All of this points to a company that is finding its footing. Let’s not forget, Starboard Value bought a 7.5% stake in the company a year ago, yet the activist investor has mostly stayed quiet and Box seems to be rewarding its patience as the pandemic acts as a forcing function to move customers to the cloud faster– and that seems to be working in Box’s favor.

Let’s get profitable

Box CEO Aaron Levie has not been shy about talking about how the pandemic has pushed companies to move to the cloud much more quickly than they probably would have. He said as a digital company, he was able to move his employees to work from home and remain efficient because of tools like Slack, Zoom, Okta, and yes, Box were in place to help them do that.

All of that helped keep the business going, and even thriving, through the extremely difficult times the pandemic has wrought. “We’re fortunate about how we’ve been able to execute in this environment. It helps that we’re 100% SaaS, and we’ve got a great digital engine to perform the business,” he said.

He added, “And at the same time, as we’ve talked about, we’ve been driving greater profitability. So the efficiency of the businesses has also improved dramatically, and the result was that overall we had a very strong quarter with better growth than expected and better profitability than expected. As a result, we were able to raise our targets on both revenue growth and profitability for the rest of the year,” Levie told TechCrunch.

Let’s get digital

Box is seeing existing customers and new customers alike moving more rapidly to the cloud, and that’s working in its favor. Levie believes that companies are in the process of reassessing their short and longer term digital strategy right now, and looking at what workloads they’ll be moving to the cloud, whether that’s cloud infrastructure, security in the cloud or content.

“Really customers are going to be trying to find a way to be able to shift their most important data and their most important content to the cloud, and that’s what we’re seeing play out within our customer base,” Levie said.

He added,”It’s not really a question anymore if you’re going to go to the cloud, it’s which cloud are you going to go to. And we’ve obviously been very focused on trying to build that leading platform for companies that want to be able to move their data to a cloud environment and be able to manage it securely, drive workflows on it, integrate it across our applications and that’s what we’re seeing,” he said.

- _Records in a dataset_
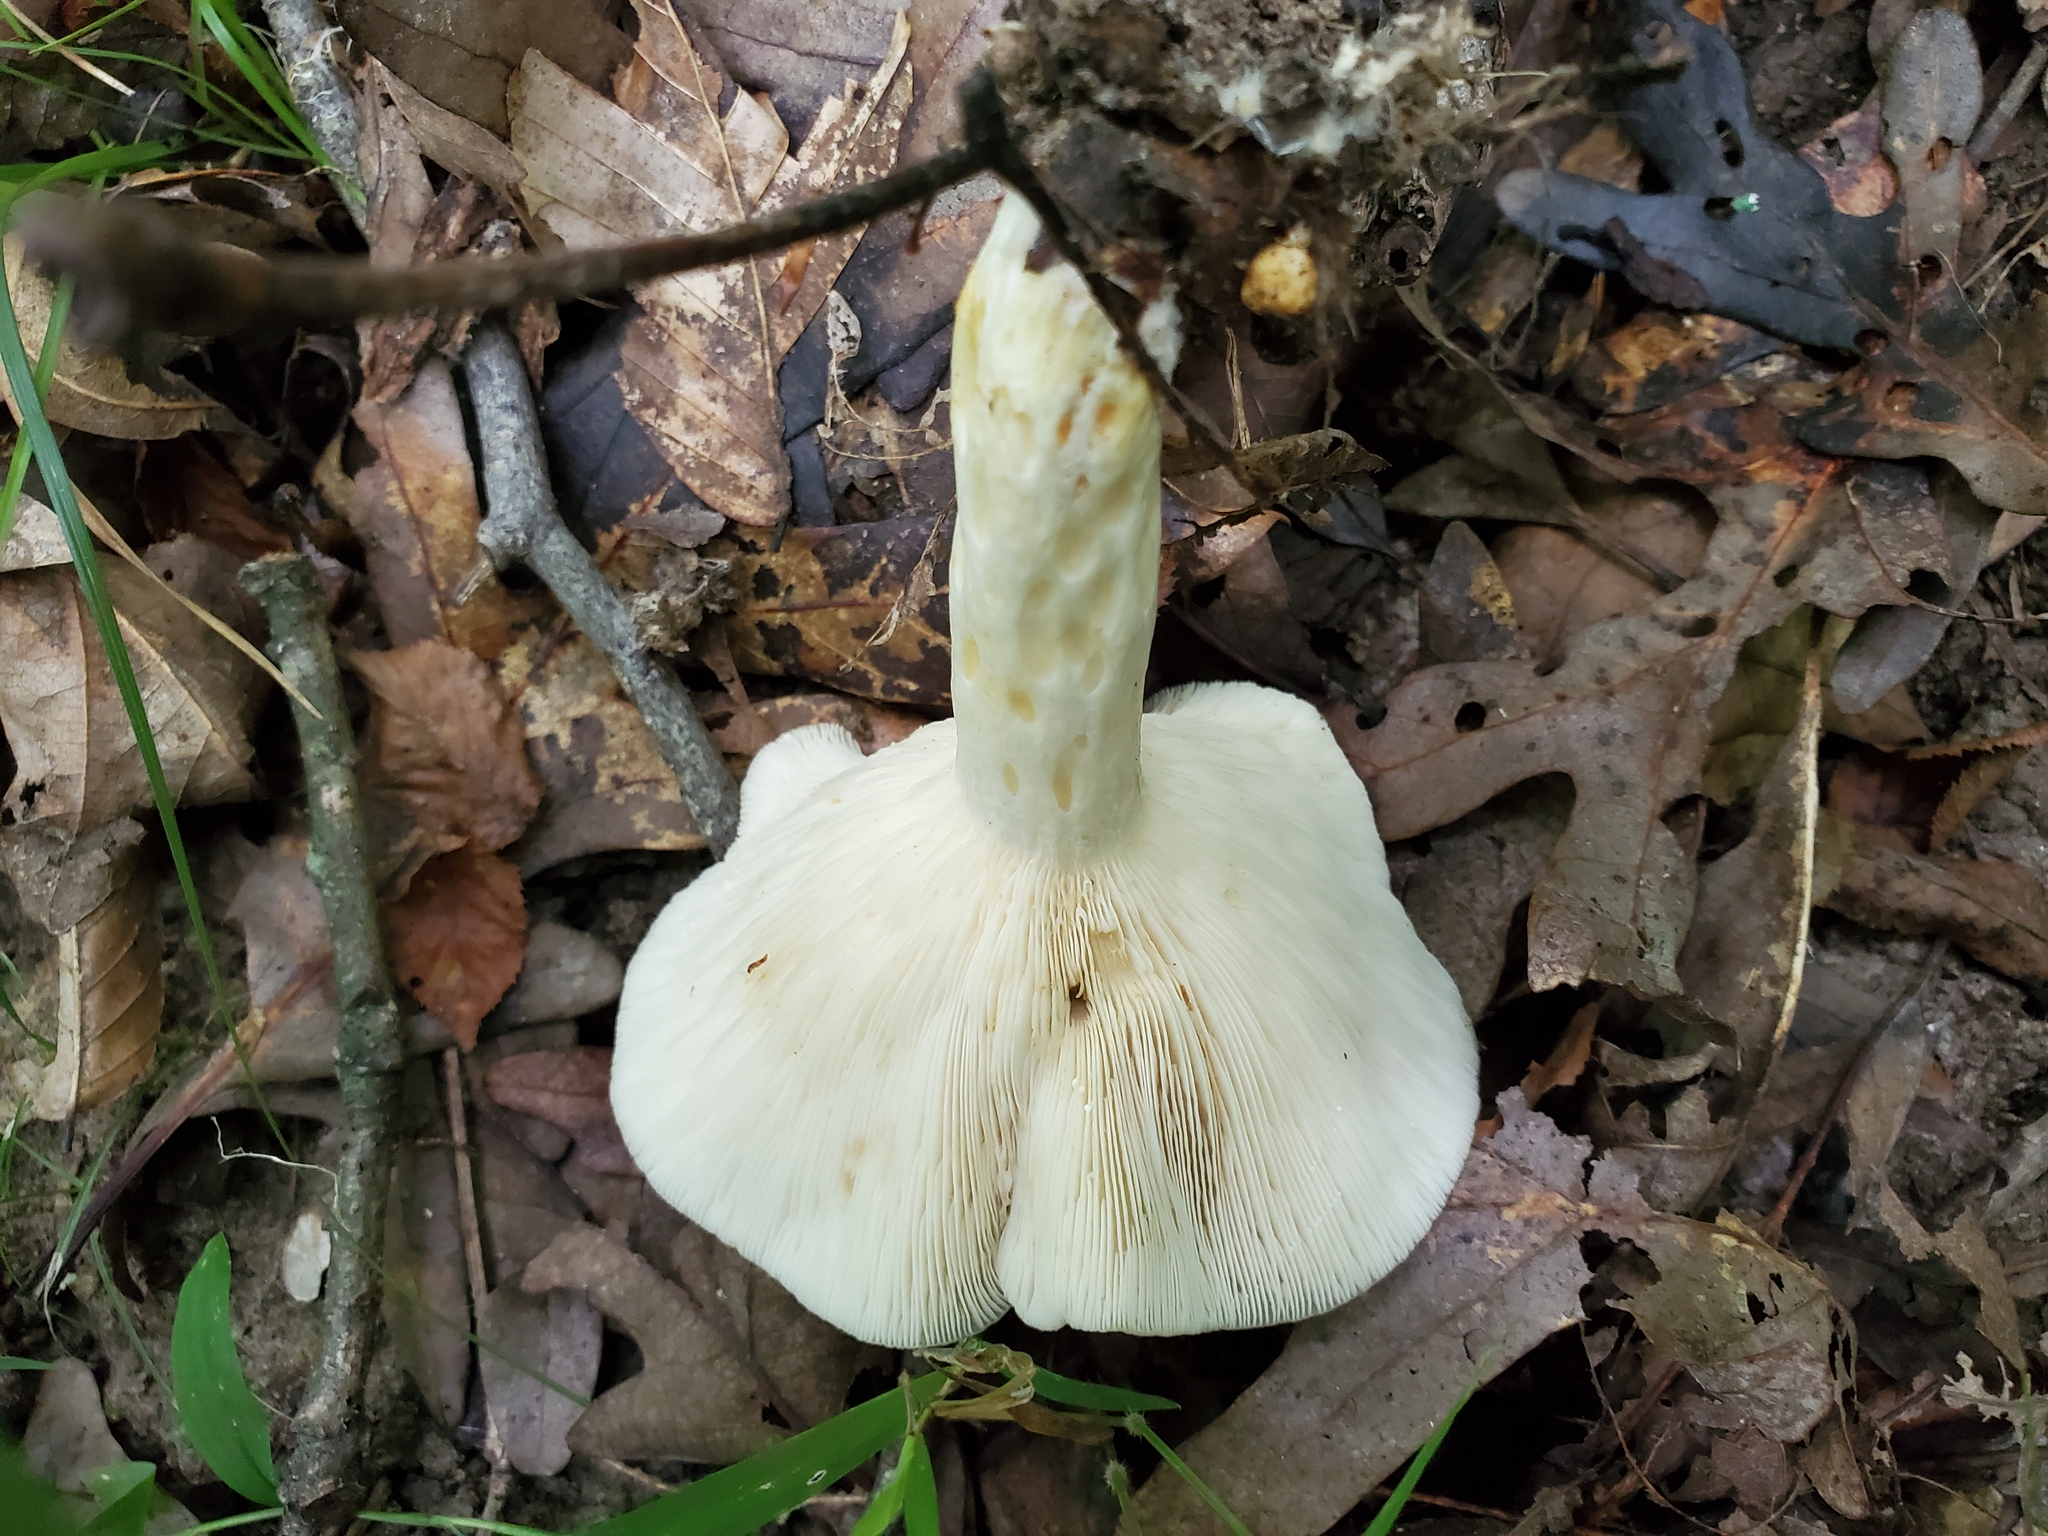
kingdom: Fungi
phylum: Basidiomycota
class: Agaricomycetes
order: Russulales
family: Russulaceae
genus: Lactarius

- _WORK ORDER 1_
In the passage about Box, what size of stake did Starboard Value buy in the company a year ago?
- _WORK ORDER 2_
Which tools does Levie name in the passage about Box as helping his employees work from home and stay efficient?
- _WORK ORDER 3_
Carry on the passage about Box from its final sentence.

- _TASK RESULT 1_
A 7.5% stake.

- _TASK RESULT 2_
Slack, Zoom, Okta and Box.

- _TASK RESULT 3_
That translated into a 60% increase quarter over quarter on the number of large deals over $100,000, and the company crossed 100,000 customers globally on the platform in the most recent quarter, so the approach seems to be working.

Let’s keep building

As with Salesforce a generation earlier, Box decided to build its product set on a platform of services. It enabled customers to tap into these base services like encryption, workflow and metadata and build their own customizations or even fully functional applications by taking advantage of the tools that Box has already built.

Much like Salesforce president and COO Bret Taylor told TechCrunch recently, that platform approach has been an integral part of its success, and Levie sees it similarly for Box. calling it fundamental to his company’s success, as well.

“We would not be here without that platform strategy,” he said. “Because we think about Box as a platform architecture, and we’ve built more and more capabilities into that platform, that’s what is giving us this strategic advantage right now,” he said.

And that hasn’t just worked to help customers using Box, it also helps Box itself to develop new capabilities more rapidly, something that has been absolutely essential during this pandemic when the company has had to react quickly to rapidly changing customer requirements.

Levie is 15 years into his tenure as CEO of Box, but he still sees a company and a market that is just getting started. “The opportunity is only bigger, and it’s more addressable by our product and platform today than it has been at any point in our history. So I think we’re still in the very early stages of digital transformation, and we’re in the earliest stages for how document and content management works in this modern era.”